» **Exercise requirements**:
Could you filter the material and copy every line where the word "Jabar" occurs?

» **Record set**:
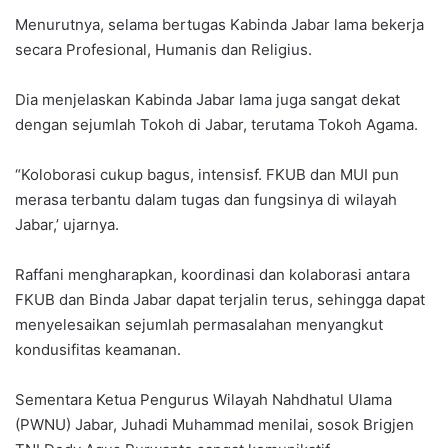
Menurutnya, selama bertugas Kabinda Jabar lama bekerja
secara Profesional, Humanis dan Religius.
Dia menjelaskan Kabinda Jabar lama juga sangat dekat
dengan sejumlah Tokoh di Jabar, terutama Tokoh Agama.
“Koloborasi cukup bagus, intensisf. FKUB dan MUI pun
merasa terbantu dalam tugas dan fungsinya di wilayah
Jabar,’ ujarnya.
Raffani mengharapkan, koordinasi dan kolaborasi antara
FKUB dan Binda Jabar dapat terjalin terus, sehingga dapat
menyelesaikan sejumlah permasalahan menyangkut
kondusifitas keamanan.
Sementara Ketua Pengurus Wilayah Nahdhatul Ulama
(PWNU) Jabar, Juhadi Muhammad menilai, sosok Brigjen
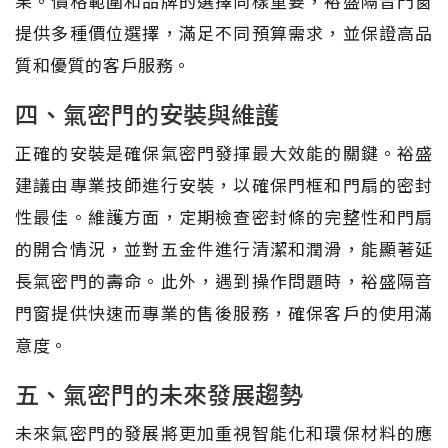
果。價格範圍和品牌的選擇同樣重要，裕盛隔音門窗
提供多種價位選擇，滿足不同預算需求，並保證高品
質和優質的客戶服務。
四、氣密門的安裝與維護
正確的安裝是確保氣密門發揮最大效能的關鍵。裕盛
建議由專業技師進行安裝，以確保門框和門扇的密封
性最佳。維護方面，定期檢查密封條的完整性和門扇
的開合情況，並對五金件進行清潔和潤滑，能顯著延
長氣密門的壽命。此外，遇到操作問題時，裕盛隔音
門窗提供快速而專業的售後服務，確保客戶的使用滿
意度。
五、氣密門的未來發展趨勢
未來氣密門的發展將更加重視智能化和環保材料的應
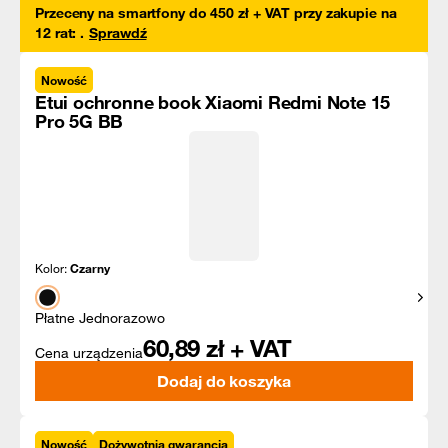
Przeceny na smartfony do 450 zł + VAT przy zakupie na
12 rat
:
.
Sprawdź
Nowość
Etui ochronne book Xiaomi Redmi Note 15
Pro 5G BB
Kolor:
Czarny
Pokaż
Płatne Jednorazowo
60,89
zł + VAT
Cena urządzenia
Dodaj do koszyka
Nowość
Dożywotnia gwarancja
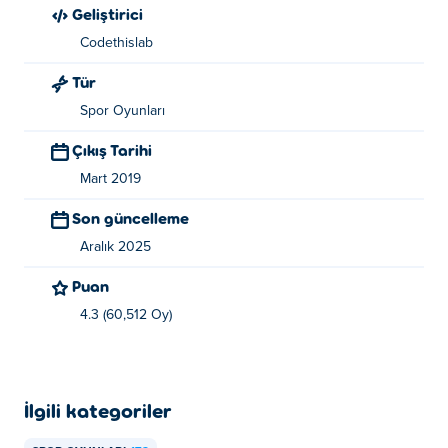
Geliştirici
Codethislab
Tür
Spor Oyunları
Çıkış Tarihi
Mart 2019
Son güncelleme
Aralık 2025
Puan
4.3 (60,512 Oy)
İlgili kategoriler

» **Output for this exercise**:
Menurutnya, selama bertugas Kabinda Jabar lama bekerja
Dia menjelaskan Kabinda Jabar lama juga sangat dekat
dengan sejumlah Tokoh di Jabar, terutama Tokoh Agama.
Jabar,’ ujarnya.
FKUB dan Binda Jabar dapat terjalin terus, sehingga dapat
(PWNU) Jabar, Juhadi Muhammad menilai, sosok Brigjen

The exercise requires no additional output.